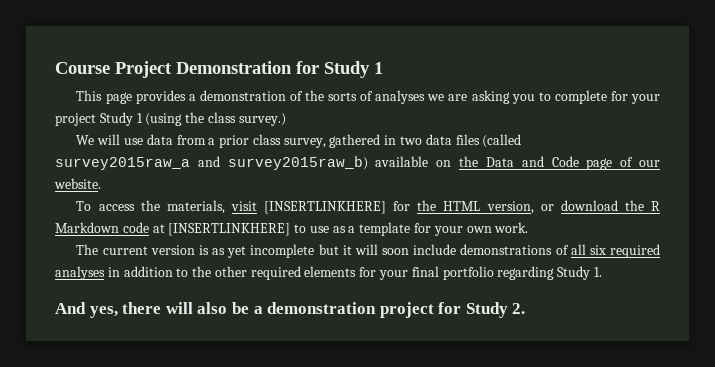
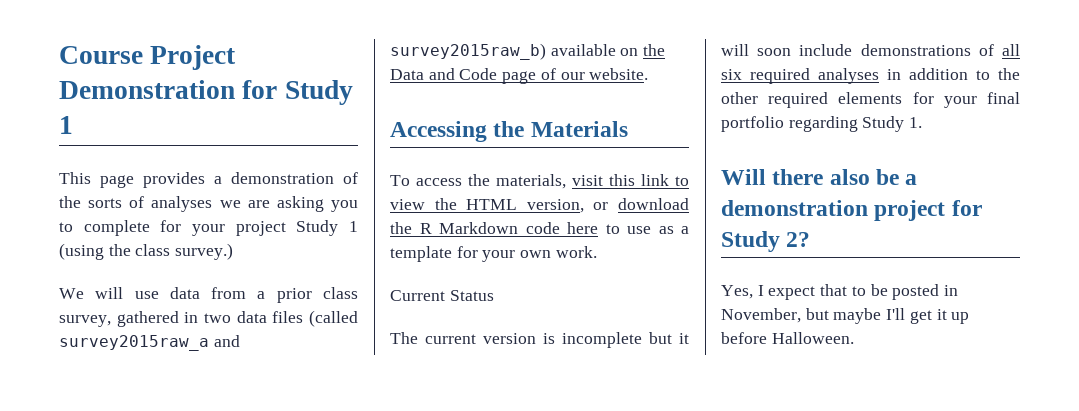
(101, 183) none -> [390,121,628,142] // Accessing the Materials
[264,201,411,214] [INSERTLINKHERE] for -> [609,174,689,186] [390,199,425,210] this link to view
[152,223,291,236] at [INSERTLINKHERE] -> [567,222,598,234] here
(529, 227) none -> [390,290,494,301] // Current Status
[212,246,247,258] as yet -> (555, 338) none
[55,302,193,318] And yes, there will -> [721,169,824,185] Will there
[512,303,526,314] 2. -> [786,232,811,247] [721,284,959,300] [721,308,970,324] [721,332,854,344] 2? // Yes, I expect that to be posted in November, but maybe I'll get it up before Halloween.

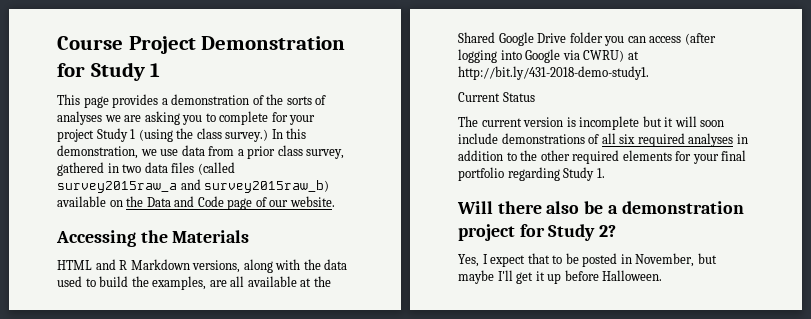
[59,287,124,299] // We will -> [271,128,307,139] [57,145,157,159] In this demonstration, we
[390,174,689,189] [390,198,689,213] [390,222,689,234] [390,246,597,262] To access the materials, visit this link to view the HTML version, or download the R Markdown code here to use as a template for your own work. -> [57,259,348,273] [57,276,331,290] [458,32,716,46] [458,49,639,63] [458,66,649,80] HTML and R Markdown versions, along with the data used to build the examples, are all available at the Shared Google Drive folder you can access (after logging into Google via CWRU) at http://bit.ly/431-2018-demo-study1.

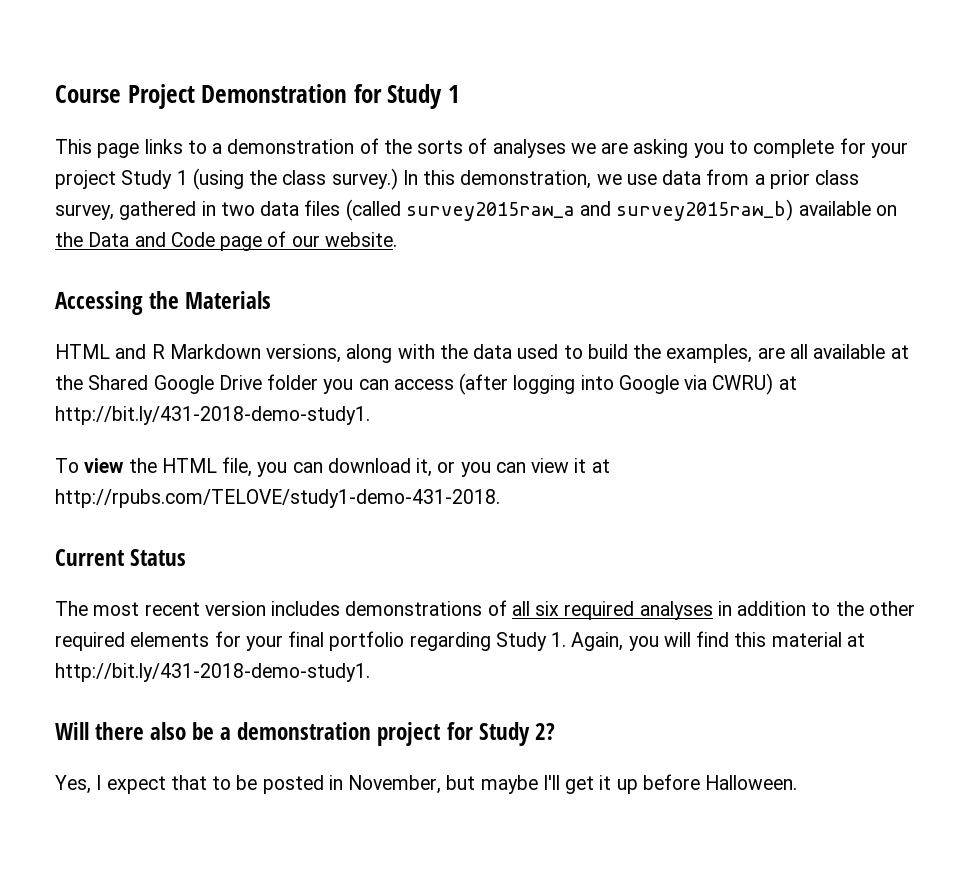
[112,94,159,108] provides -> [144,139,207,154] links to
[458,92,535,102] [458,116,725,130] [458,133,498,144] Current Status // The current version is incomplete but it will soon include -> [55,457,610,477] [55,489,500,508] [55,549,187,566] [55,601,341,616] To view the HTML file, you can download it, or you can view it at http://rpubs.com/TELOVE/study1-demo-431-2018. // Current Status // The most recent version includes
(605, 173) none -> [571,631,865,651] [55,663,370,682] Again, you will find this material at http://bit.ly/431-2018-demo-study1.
---
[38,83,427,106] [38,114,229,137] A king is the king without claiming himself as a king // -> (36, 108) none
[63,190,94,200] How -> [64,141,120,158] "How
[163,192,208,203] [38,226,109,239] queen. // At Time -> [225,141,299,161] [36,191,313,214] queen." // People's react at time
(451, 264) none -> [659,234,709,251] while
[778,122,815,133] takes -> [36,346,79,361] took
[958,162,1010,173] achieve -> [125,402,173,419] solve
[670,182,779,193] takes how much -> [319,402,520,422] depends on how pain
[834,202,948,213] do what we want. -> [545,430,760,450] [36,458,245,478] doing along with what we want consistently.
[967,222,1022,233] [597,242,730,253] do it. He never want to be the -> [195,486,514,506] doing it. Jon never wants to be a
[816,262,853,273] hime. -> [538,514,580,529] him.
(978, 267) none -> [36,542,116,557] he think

Problem to work on: Could you set down, exactly as written, the lines above between the one holding "(101, 183) none" and the one holding "(529, 227) none", inclusive, and nothing more?

Task answer:
(101, 183) none -> [390,121,628,142] // Accessing the Materials
[264,201,411,214] [INSERTLINKHERE] for -> [609,174,689,186] [390,199,425,210] this link to view
[152,223,291,236] at [INSERTLINKHERE] -> [567,222,598,234] here
(529, 227) none -> [390,290,494,301] // Current Status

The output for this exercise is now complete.